Eye Candy Comes In Many Flavors
Resolution: This controls both how finely-grained your display will be on the screen and how much information can be displayed. Higher resolutions look better, because the individual pixels are smaller; the flip side of this is that ratcheting up the resolution requires your system to be able to paint that larger canvas fast enough. While it may not sound like a tremendous difference, just going from 1024x768 to 1280x1024 increases the pixel count by 66%. Yeah, it looks a lot better, but it's going to take a lot more processing chutzpah to deliver it.
With the proliferation of LCD displays on many of our desks, the resolution question is becoming we ask ourselves less often. Because these monitors look and work best at their native resolution (1280x1024, 1920x1200, etc), we're probably just going to stick with that and juggle other stuff to achieve the best balance of image quality and performance.

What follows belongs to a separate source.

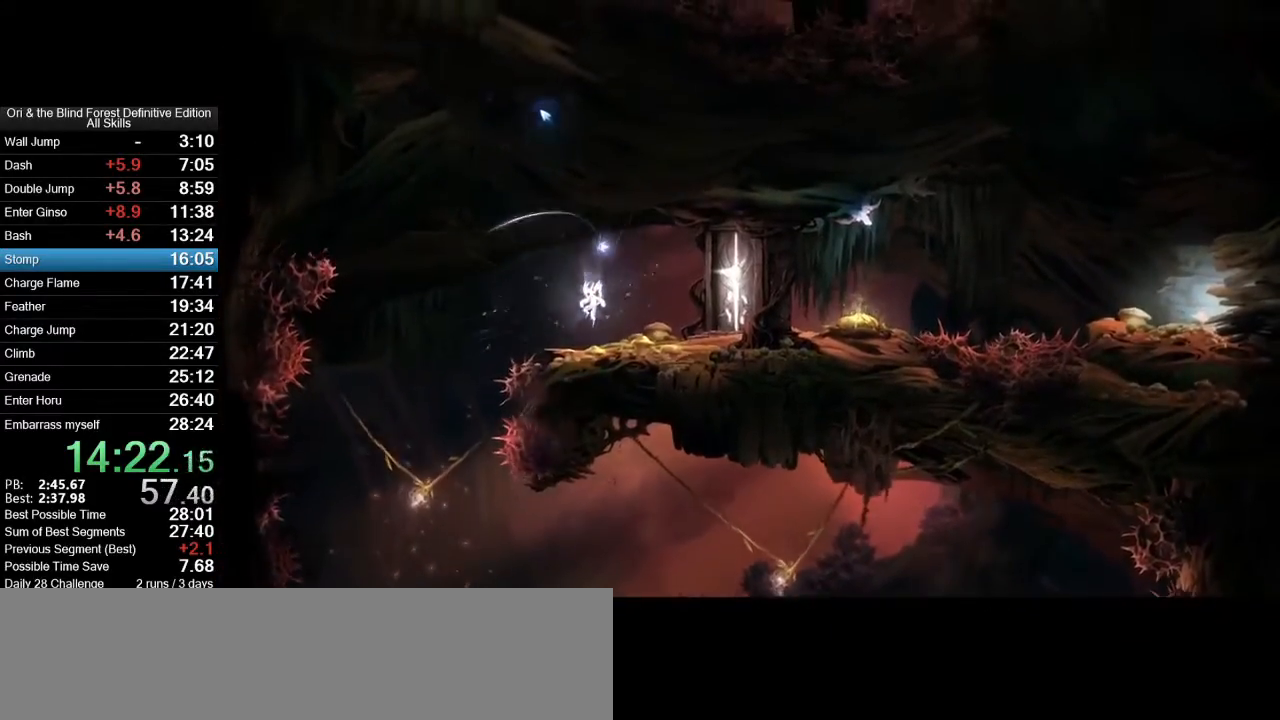
{"keys": ["a"], "mouse": [], "events": [[167, "d", "down"], [167, "mouse_mb5", "down"], [300, "2", "up"], [300, "mouse_mb5", "up"], [350, "a", "down"], [400, "d", "up"]]}
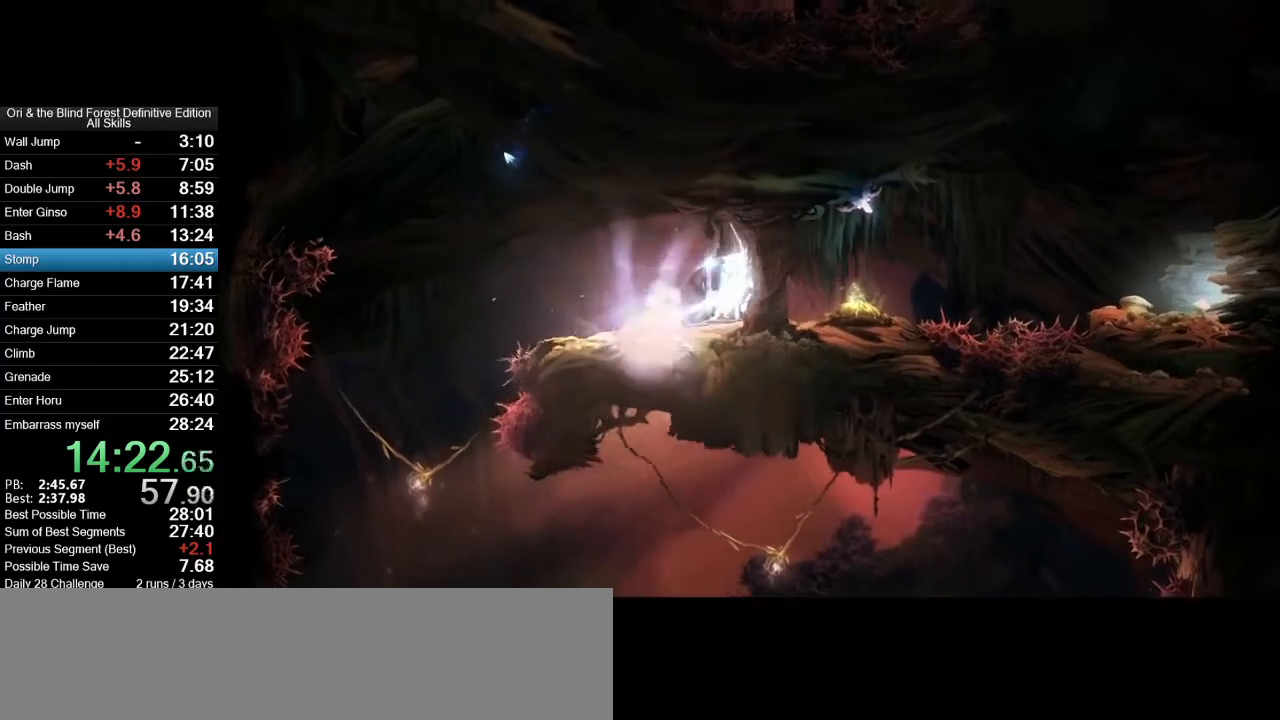
{"keys": [], "mouse": [], "events": [[183, "a", "up"], [283, "mouse_mb5", "down"], [367, "mouse_mb5", "up"]]}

Anti-Aliasing: Any line that isn't perfectly vertical or horizontal is going to break across pixels, and this jagged edge is said to be "aliased." Anti-Aliasing (AA) is how graphics creators and the hardware that renders it cope with that effect to trick our eyes into seeing a smooth line. Naturally, nVidia and ATI have their own names for how they do it (utilizing different types of sampling algorithm and/or sampling densities) and while their approaches differ slightly, the nuts and bolts of AA boil down to "more samples give a smoother line." In a nutshell, a square looks more like a circle than a triangle does, and an octagon looks more like a circle than a square does. The way this is achieved is via supersampling. The downside is that for each step up in AA quality (2x, 4x, 8x, and so on), the entire scene needs to be rendered behind the scenes by your video card, and this multiple rendering puts a lot of demand on your video card's memory (both in terms of size and bandwidth).